"""

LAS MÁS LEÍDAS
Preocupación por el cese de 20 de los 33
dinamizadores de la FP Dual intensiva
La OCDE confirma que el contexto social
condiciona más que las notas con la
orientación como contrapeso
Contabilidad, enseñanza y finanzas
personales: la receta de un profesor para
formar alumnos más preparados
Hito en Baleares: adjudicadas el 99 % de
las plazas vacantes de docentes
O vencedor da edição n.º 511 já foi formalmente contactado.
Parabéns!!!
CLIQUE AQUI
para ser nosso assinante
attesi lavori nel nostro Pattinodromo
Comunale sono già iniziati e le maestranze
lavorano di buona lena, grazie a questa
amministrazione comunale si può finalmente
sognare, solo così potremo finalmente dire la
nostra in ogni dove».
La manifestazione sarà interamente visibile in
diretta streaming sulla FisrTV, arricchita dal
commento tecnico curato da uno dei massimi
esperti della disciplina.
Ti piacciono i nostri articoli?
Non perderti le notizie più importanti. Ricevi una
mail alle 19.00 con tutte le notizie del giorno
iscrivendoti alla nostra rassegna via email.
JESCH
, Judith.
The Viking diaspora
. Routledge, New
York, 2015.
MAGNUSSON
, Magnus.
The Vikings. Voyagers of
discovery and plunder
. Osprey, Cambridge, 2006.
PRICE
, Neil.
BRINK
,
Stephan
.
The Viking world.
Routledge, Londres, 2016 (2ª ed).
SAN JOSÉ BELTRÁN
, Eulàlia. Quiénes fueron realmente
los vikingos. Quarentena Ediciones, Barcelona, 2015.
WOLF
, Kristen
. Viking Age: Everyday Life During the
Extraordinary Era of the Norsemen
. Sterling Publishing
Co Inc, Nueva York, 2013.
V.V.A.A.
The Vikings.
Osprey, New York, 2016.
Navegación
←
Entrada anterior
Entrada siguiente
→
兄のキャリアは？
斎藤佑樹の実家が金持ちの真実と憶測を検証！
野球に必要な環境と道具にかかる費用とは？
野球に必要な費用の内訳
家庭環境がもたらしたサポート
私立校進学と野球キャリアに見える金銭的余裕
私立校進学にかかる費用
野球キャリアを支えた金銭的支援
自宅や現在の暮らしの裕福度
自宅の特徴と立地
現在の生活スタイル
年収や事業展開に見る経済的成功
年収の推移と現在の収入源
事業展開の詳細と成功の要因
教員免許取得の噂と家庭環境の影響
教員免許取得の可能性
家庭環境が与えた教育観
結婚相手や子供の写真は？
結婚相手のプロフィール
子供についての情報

"""

Your instructions: Find the word "Osprey" in the listing above. Copy each line where it appears.

The completed task:
. Osprey, Cambridge, 2006.
Osprey, New York, 2016.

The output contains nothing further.